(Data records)

'''

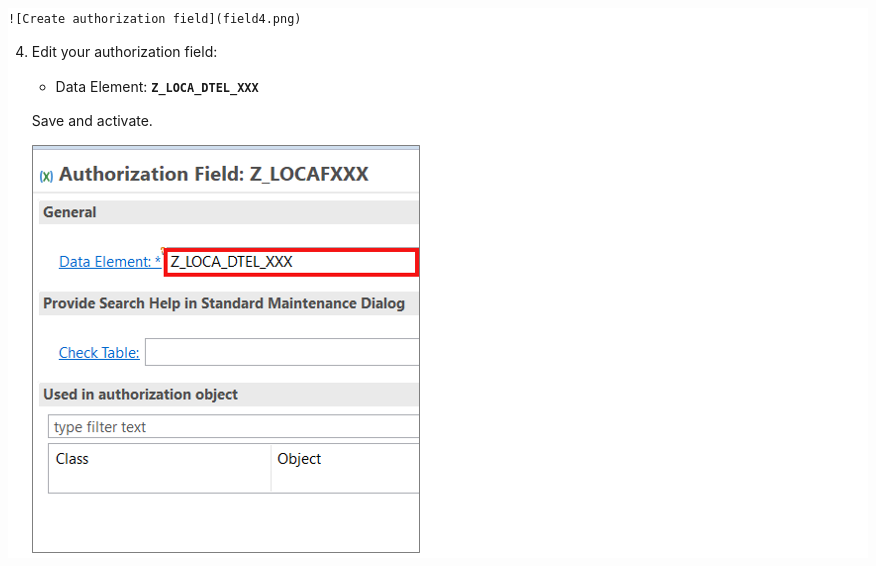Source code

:     ![Create authorization field](field4.png)

4. Edit your authorization field:
      - Data Element: **`Z_LOCA_DTEL_XXX`**

    Save and activate.

    ![Create authorization field](field5.png)
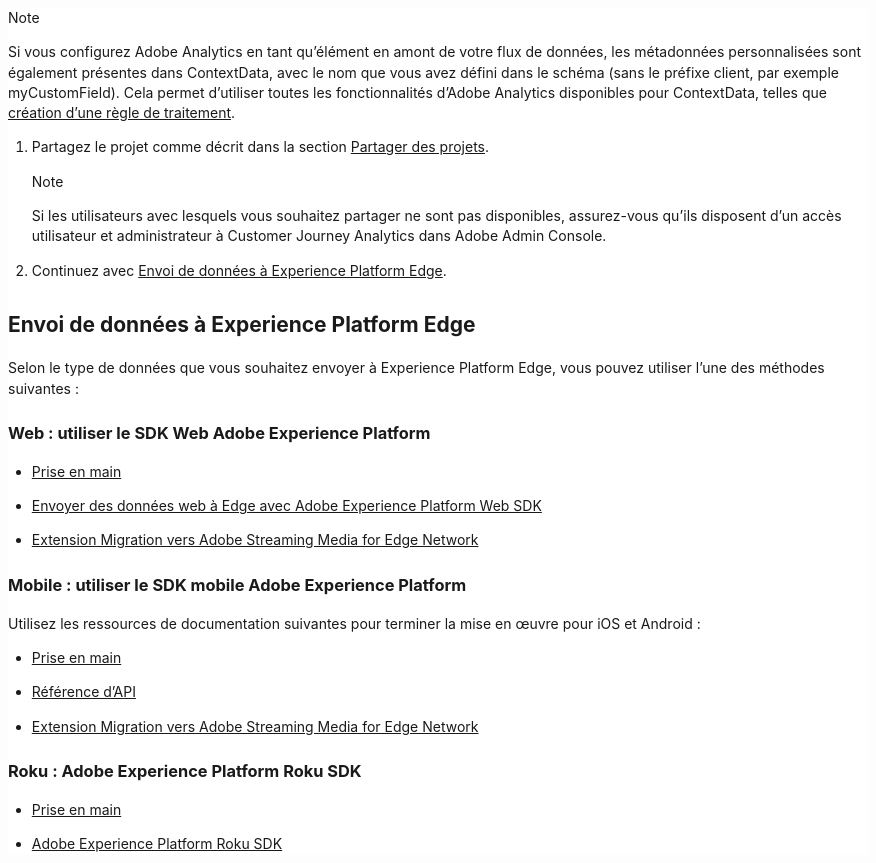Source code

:    >[!NOTE]
   >
   >Si vous configurez Adobe Analytics en tant qu’élément en amont de votre flux de données, les métadonnées personnalisées sont également présentes dans ContextData, avec le nom que vous avez défini dans le schéma (sans le préfixe client, par exemple myCustomField). Cela permet d’utiliser toutes les fonctionnalités d’Adobe Analytics disponibles pour ContextData, telles que [création d’une règle de traitement](https://experienceleague.adobe.com/fr/docs/analytics/admin/admin-tools/manage-report-suites/edit-report-suite/report-suite-general/c-processing-rules/processing-rules).

1. Partagez le projet comme décrit dans la section [Partager des projets](https://experienceleague.adobe.com/docs/analytics-platform/using/cja-workspace/curate-share/share-projects.html?lang=fr).

   >[!NOTE]
   >
   >   Si les utilisateurs avec lesquels vous souhaitez partager ne sont pas disponibles, assurez-vous qu’ils disposent d’un accès utilisateur et administrateur à Customer Journey Analytics dans Adobe Admin Console.


1. Continuez avec [Envoi de données à Experience Platform Edge](#send-data-to-experience-platform-edge).

## Envoi de données à Experience Platform Edge

Selon le type de données que vous souhaitez envoyer à Experience Platform Edge, vous pouvez utiliser l’une des méthodes suivantes :

### Web : utiliser le SDK Web Adobe Experience Platform

* [Prise en main](https://developer.adobe.com/client-sdks/documentation/media-for-edge-network/)

* [Envoyer des données web à Edge avec Adobe Experience Platform Web SDK](/help/implementation/edge/edge-web-sdk.md)

* [Extension Migration vers Adobe Streaming Media for Edge Network](https://developer.adobe.com/client-sdks/documentation/adobe-media-analytics/migration-guide/)

### Mobile : utiliser le SDK mobile Adobe Experience Platform

Utilisez les ressources de documentation suivantes pour terminer la mise en œuvre pour iOS et Android :

* [Prise en main](https://developer.adobe.com/client-sdks/documentation/media-for-edge-network/)

* [Référence d’API](https://developer.adobe.com/client-sdks/documentation/media-for-edge-network/api-reference/)

* [Extension Migration vers Adobe Streaming Media for Edge Network](https://developer.adobe.com/client-sdks/documentation/adobe-media-analytics/migration-guide/)

### Roku : Adobe Experience Platform Roku SDK

* [Prise en main](https://developer.adobe.com/client-sdks/documentation/media-for-edge-network/)

* [Adobe Experience Platform Roku SDK](https://github.com/adobe/aepsdk-roku/tree/main)
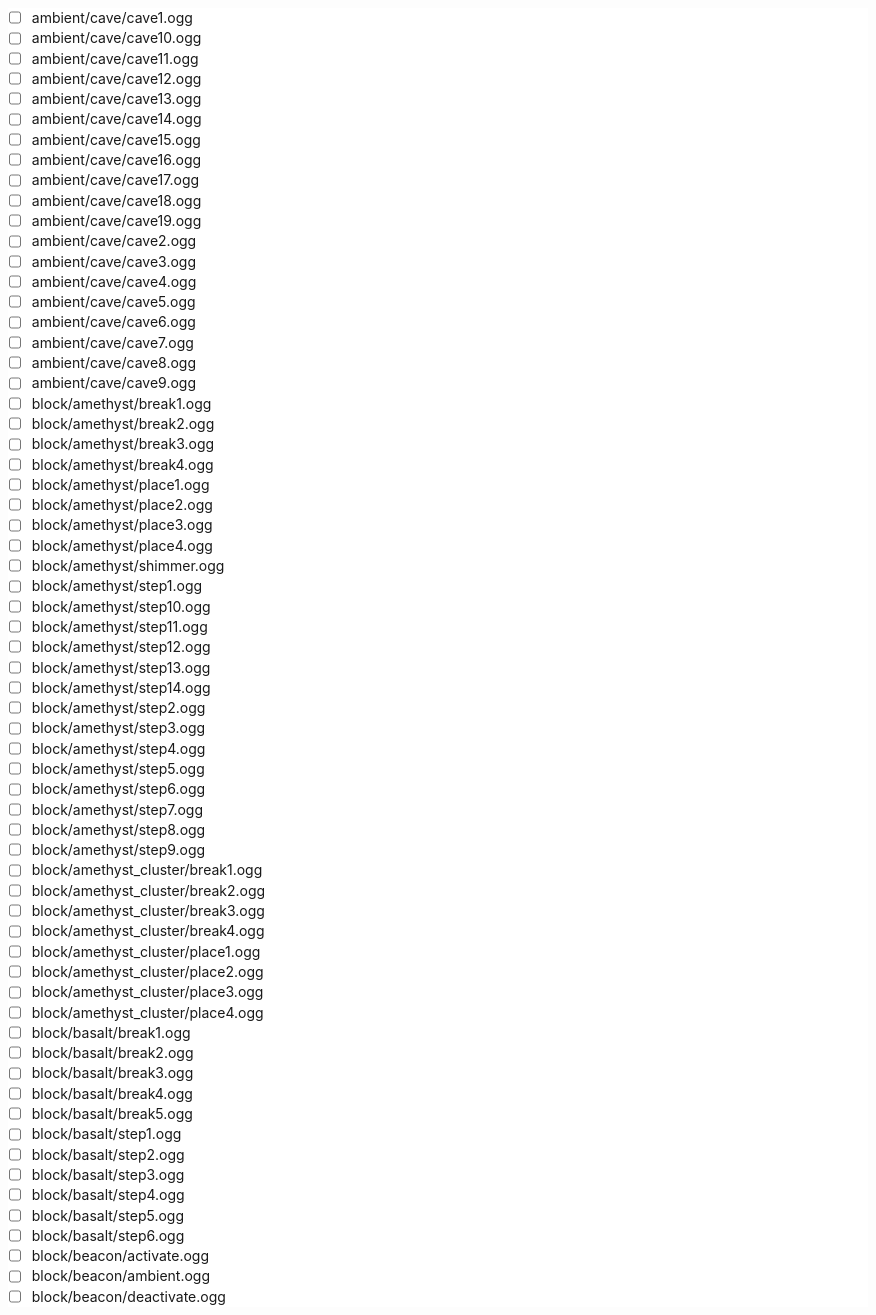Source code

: - [ ] ambient/cave/cave1.ogg
- [ ] ambient/cave/cave10.ogg
- [ ] ambient/cave/cave11.ogg
- [ ] ambient/cave/cave12.ogg
- [ ] ambient/cave/cave13.ogg
- [ ] ambient/cave/cave14.ogg
- [ ] ambient/cave/cave15.ogg
- [ ] ambient/cave/cave16.ogg
- [ ] ambient/cave/cave17.ogg
- [ ] ambient/cave/cave18.ogg
- [ ] ambient/cave/cave19.ogg
- [ ] ambient/cave/cave2.ogg
- [ ] ambient/cave/cave3.ogg
- [ ] ambient/cave/cave4.ogg
- [ ] ambient/cave/cave5.ogg
- [ ] ambient/cave/cave6.ogg
- [ ] ambient/cave/cave7.ogg
- [ ] ambient/cave/cave8.ogg
- [ ] ambient/cave/cave9.ogg
- [ ] block/amethyst/break1.ogg
- [ ] block/amethyst/break2.ogg
- [ ] block/amethyst/break3.ogg
- [ ] block/amethyst/break4.ogg
- [ ] block/amethyst/place1.ogg
- [ ] block/amethyst/place2.ogg
- [ ] block/amethyst/place3.ogg
- [ ] block/amethyst/place4.ogg
- [ ] block/amethyst/shimmer.ogg
- [ ] block/amethyst/step1.ogg
- [ ] block/amethyst/step10.ogg
- [ ] block/amethyst/step11.ogg
- [ ] block/amethyst/step12.ogg
- [ ] block/amethyst/step13.ogg
- [ ] block/amethyst/step14.ogg
- [ ] block/amethyst/step2.ogg
- [ ] block/amethyst/step3.ogg
- [ ] block/amethyst/step4.ogg
- [ ] block/amethyst/step5.ogg
- [ ] block/amethyst/step6.ogg
- [ ] block/amethyst/step7.ogg
- [ ] block/amethyst/step8.ogg
- [ ] block/amethyst/step9.ogg
- [ ] block/amethyst_cluster/break1.ogg
- [ ] block/amethyst_cluster/break2.ogg
- [ ] block/amethyst_cluster/break3.ogg
- [ ] block/amethyst_cluster/break4.ogg
- [ ] block/amethyst_cluster/place1.ogg
- [ ] block/amethyst_cluster/place2.ogg
- [ ] block/amethyst_cluster/place3.ogg
- [ ] block/amethyst_cluster/place4.ogg
- [ ] block/basalt/break1.ogg
- [ ] block/basalt/break2.ogg
- [ ] block/basalt/break3.ogg
- [ ] block/basalt/break4.ogg
- [ ] block/basalt/break5.ogg
- [ ] block/basalt/step1.ogg
- [ ] block/basalt/step2.ogg
- [ ] block/basalt/step3.ogg
- [ ] block/basalt/step4.ogg
- [ ] block/basalt/step5.ogg
- [ ] block/basalt/step6.ogg
- [ ] block/beacon/activate.ogg
- [ ] block/beacon/ambient.ogg
- [ ] block/beacon/deactivate.ogg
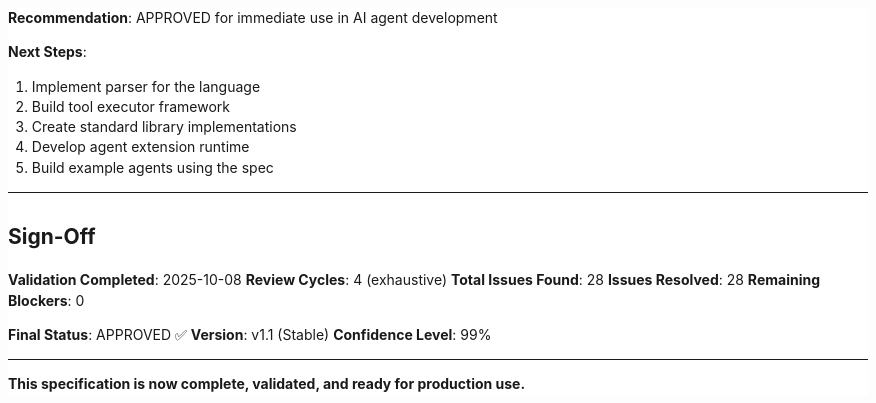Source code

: **Recommendation**: APPROVED for immediate use in AI agent development

**Next Steps**:
1. Implement parser for the language
2. Build tool executor framework
3. Create standard library implementations
4. Develop agent extension runtime
5. Build example agents using the spec

---

## Sign-Off

**Validation Completed**: 2025-10-08
**Review Cycles**: 4 (exhaustive)
**Total Issues Found**: 28
**Issues Resolved**: 28
**Remaining Blockers**: 0

**Final Status**: APPROVED ✅
**Version**: v1.1 (Stable)
**Confidence Level**: 99%

---

**This specification is now complete, validated, and ready for production use.**
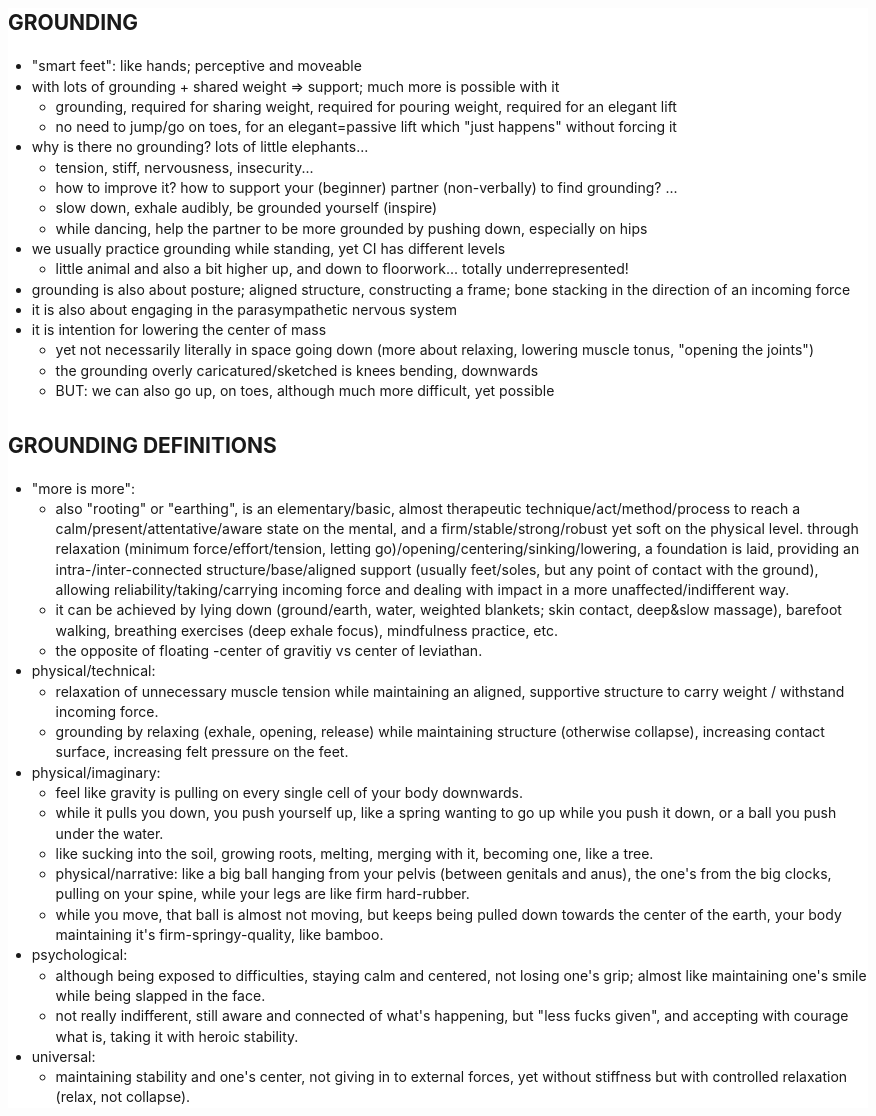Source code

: GROUNDING
------------------------
* "smart feet": like hands; perceptive and moveable
* with lots of grounding + shared weight => support; much more is possible with it
  * grounding, required for sharing weight, required for pouring weight, required for an elegant lift
  * no need to jump/go on toes, for an elegant=passive lift which "just happens" without forcing it
* why is there no grounding? lots of little elephants...
  * tension, stiff, nervousness, insecurity...
  * how to improve it? how to support your (beginner) partner (non-verbally) to find grounding? ...
  * slow down, exhale audibly, be grounded yourself (inspire)
  * while dancing, help the partner to be more grounded by pushing down, especially on hips
* we usually practice grounding while standing, yet CI has different levels
  * little animal and also a bit higher up, and down to floorwork... totally underrepresented!
* grounding is also about posture; aligned structure, constructing a frame; bone stacking in the direction of an incoming force
* it is also about engaging in the parasympathetic nervous system
* it is intention for lowering the center of mass
  * yet not necessarily literally in space going down (more about relaxing, lowering muscle tonus, "opening the joints")
  * the grounding overly caricatured/sketched is knees bending, downwards
  * BUT: we can also go up, on toes, although much more difficult, yet possible

GROUNDING DEFINITIONS
------------------------
* "more is more":
  * also "rooting" or "earthing", is an elementary/basic, almost therapeutic technique/act/method/process to reach a calm/present/attentative/aware state on the mental, and a firm/stable/strong/robust yet soft on the physical level. through relaxation (minimum force/effort/tension, letting go)/opening/centering/sinking/lowering, a foundation is laid, providing an intra-/inter-connected structure/base/aligned support (usually feet/soles, but any point of contact with the ground), allowing reliability/taking/carrying incoming force and dealing with impact in a more unaffected/indifferent way.
  * it can be achieved by lying down (ground/earth, water, weighted blankets; skin contact, deep&slow massage), barefoot walking, breathing exercises (deep exhale focus), mindfulness practice, etc.
  * the opposite of floating -center of gravitiy vs center of leviathan.
* physical/technical:
  * relaxation of unnecessary muscle tension while maintaining an aligned, supportive structure to carry weight / withstand incoming force.
  * grounding by relaxing (exhale, opening, release) while maintaining structure (otherwise collapse), increasing contact surface, increasing felt pressure on the feet.
* physical/imaginary:
  * feel like gravity is pulling on every single cell of your body downwards.
  * while it pulls you down, you push yourself up, like a spring wanting to go up while you push it down, or a ball you push under the water.
  * like sucking into the soil, growing roots, melting, merging with it, becoming one, like a tree.
  * physical/narrative:
  like a big ball hanging from your pelvis (between genitals and anus), the one's from the big clocks, pulling on your spine, while your legs are like firm hard-rubber.
  * while you move, that ball is almost not moving, but keeps being pulled down towards the center of the earth, your body maintaining it's firm-springy-quality, like bamboo.
* psychological:
  * although being exposed to difficulties, staying calm and centered, not losing one's grip; almost like maintaining one's smile while being slapped in the face.
  * not really indifferent, still aware and connected of what's happening, but "less fucks given", and accepting with courage what is, taking it with heroic stability.
* universal:
  * maintaining stability and one's center, not giving in to external forces, yet without stiffness but with controlled relaxation (relax, not collapse).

'''

Work instructions:
Please return the lines above that run from the line containing "1. Partagez le" to the line containing "## Envoi de", inclusive, exactly and with no other lines.

Response box:
1. Partagez le projet comme décrit dans la section [Partager des projets](https://experienceleague.adobe.com/docs/analytics-platform/using/cja-workspace/curate-share/share-projects.html?lang=fr).

   >[!NOTE]
   >
   >   Si les utilisateurs avec lesquels vous souhaitez partager ne sont pas disponibles, assurez-vous qu’ils disposent d’un accès utilisateur et administrateur à Customer Journey Analytics dans Adobe Admin Console.


1. Continuez avec [Envoi de données à Experience Platform Edge](#send-data-to-experience-platform-edge).

## Envoi de données à Experience Platform Edge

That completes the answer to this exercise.